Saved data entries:
»»
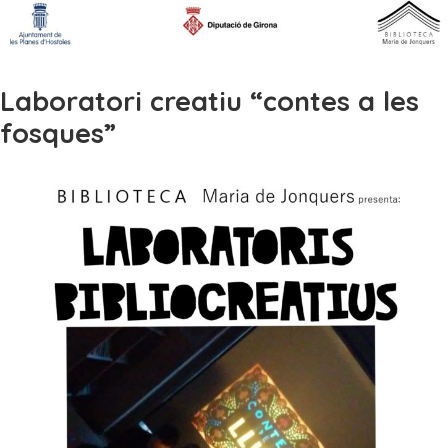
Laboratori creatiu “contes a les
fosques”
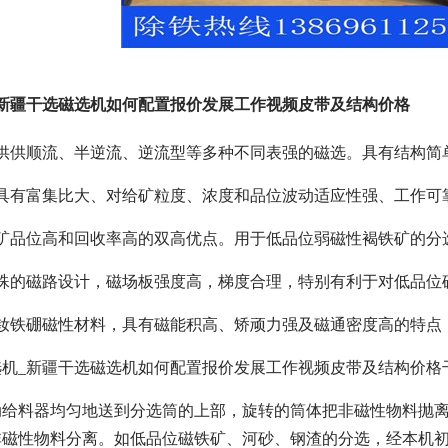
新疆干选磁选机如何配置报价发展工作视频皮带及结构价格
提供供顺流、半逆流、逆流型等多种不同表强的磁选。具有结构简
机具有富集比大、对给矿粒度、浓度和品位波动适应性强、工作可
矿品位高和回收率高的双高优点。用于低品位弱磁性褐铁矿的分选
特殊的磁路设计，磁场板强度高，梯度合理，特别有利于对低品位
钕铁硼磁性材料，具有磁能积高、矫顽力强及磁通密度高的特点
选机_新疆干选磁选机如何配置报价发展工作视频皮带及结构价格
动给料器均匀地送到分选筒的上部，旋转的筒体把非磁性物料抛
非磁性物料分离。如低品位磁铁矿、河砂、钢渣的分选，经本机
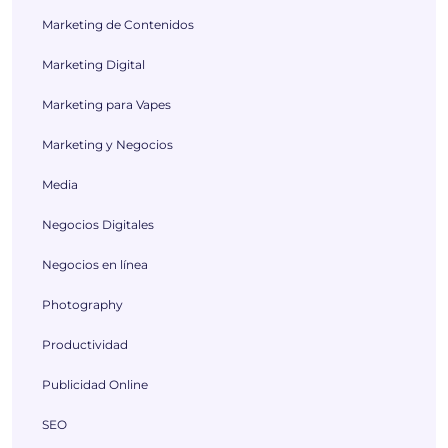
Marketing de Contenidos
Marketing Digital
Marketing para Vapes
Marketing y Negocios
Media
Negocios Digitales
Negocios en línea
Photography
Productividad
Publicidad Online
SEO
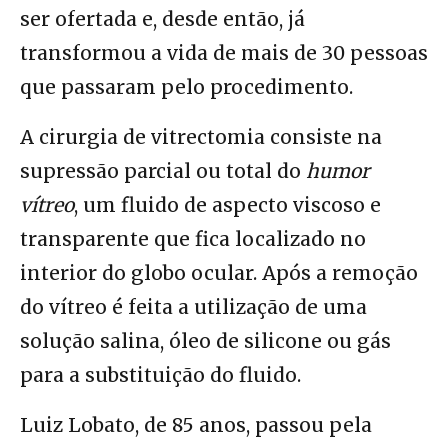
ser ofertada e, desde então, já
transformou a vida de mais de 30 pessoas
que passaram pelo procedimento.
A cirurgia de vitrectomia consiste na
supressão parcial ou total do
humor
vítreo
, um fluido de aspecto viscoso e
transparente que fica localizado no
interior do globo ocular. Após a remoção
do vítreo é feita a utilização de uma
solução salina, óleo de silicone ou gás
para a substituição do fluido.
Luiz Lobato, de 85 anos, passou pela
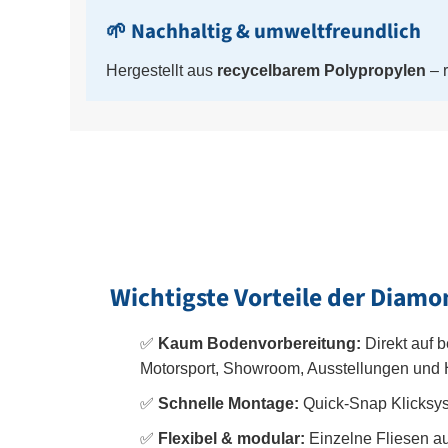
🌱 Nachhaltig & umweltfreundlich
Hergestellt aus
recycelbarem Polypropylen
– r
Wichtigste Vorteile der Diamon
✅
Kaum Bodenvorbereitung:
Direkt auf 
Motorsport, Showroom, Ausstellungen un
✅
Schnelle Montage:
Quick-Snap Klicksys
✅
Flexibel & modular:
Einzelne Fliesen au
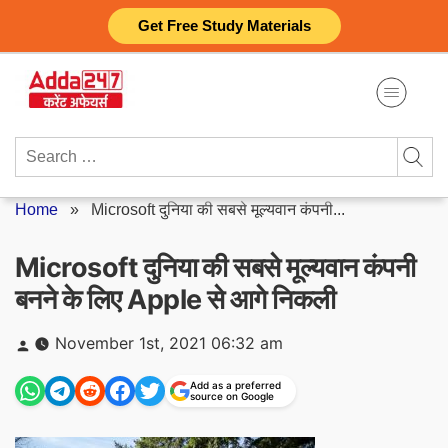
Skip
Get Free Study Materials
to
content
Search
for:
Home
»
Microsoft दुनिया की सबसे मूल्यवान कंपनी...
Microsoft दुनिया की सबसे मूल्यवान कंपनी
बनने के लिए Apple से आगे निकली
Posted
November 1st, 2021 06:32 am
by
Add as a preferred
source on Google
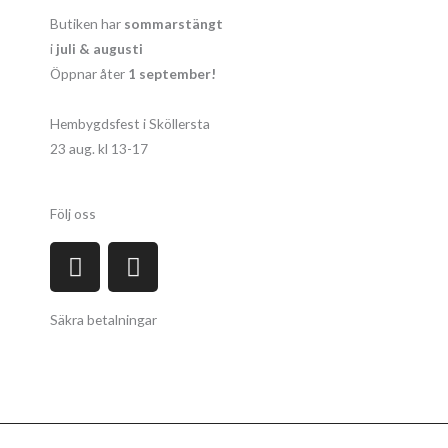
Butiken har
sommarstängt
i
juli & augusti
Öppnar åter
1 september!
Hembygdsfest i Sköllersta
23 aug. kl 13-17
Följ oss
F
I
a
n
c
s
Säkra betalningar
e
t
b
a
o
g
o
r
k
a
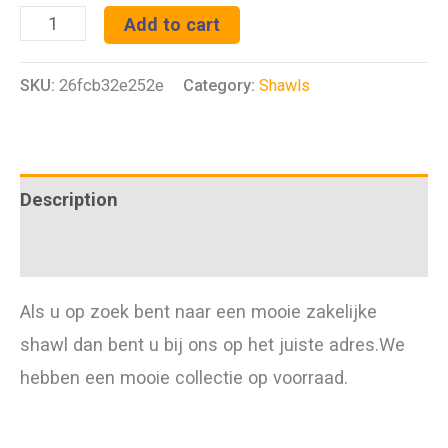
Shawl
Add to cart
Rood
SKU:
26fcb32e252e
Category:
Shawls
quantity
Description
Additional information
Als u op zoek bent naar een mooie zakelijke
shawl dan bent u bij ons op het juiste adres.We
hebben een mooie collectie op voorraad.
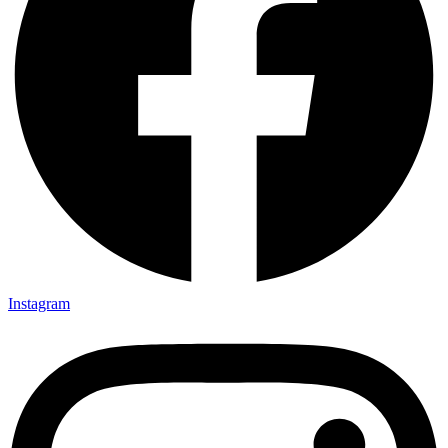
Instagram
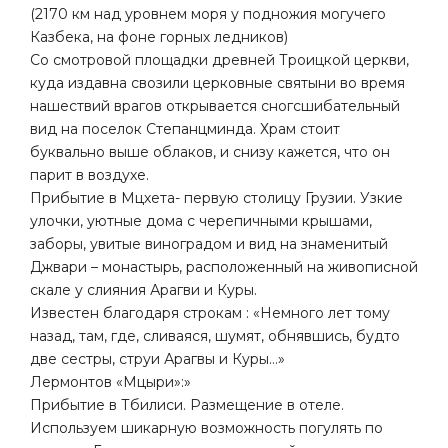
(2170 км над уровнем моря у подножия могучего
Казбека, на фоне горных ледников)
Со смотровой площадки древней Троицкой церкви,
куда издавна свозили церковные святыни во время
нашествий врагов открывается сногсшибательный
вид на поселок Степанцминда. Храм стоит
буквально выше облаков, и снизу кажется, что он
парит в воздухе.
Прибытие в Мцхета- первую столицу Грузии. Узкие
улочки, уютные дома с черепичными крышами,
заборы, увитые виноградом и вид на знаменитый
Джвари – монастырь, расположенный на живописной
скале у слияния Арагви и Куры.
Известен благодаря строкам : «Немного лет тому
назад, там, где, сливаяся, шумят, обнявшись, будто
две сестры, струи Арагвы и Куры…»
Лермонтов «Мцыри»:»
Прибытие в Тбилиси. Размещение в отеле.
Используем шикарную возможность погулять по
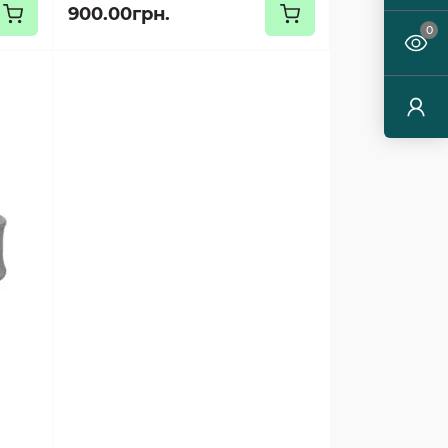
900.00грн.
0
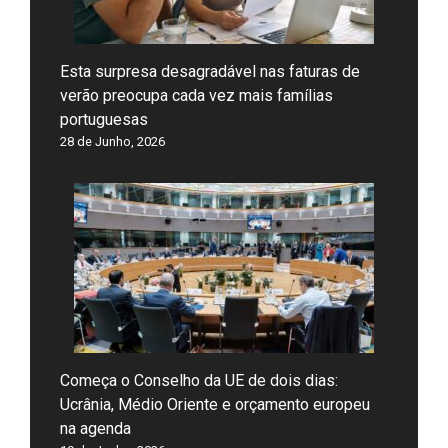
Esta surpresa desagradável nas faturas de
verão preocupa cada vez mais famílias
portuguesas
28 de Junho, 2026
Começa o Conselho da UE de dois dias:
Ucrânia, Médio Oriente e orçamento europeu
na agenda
««
__DIRECTIONS__.
The answer must be the part of the records that opens with the line containing "选机_新疆干选磁选机如何配置报价发展工作视频皮带及结构价格" and closes with the line containing "A cirurgia de vitrectomia consiste na", reproduced exactly, with no pictures.

__REPLY__.
选机_新疆干选磁选机如何配置报价发展工作视频皮带及结构价格
动给料器均匀地送到分选筒的上部，旋转的筒体把非磁性物料抛
非磁性物料分离。如低品位磁铁矿、河砂、钢渣的分选，经本机
Marketing de Contenidos
Marketing Digital
Marketing para Vapes
Marketing y Negocios
Media
Negocios Digitales
Negocios en línea
Photography
Productividad
Publicidad Online
SEO
ser ofertada e, desde então, já
transformou a vida de mais de 30 pessoas
que passaram pelo procedimento.
A cirurgia de vitrectomia consiste na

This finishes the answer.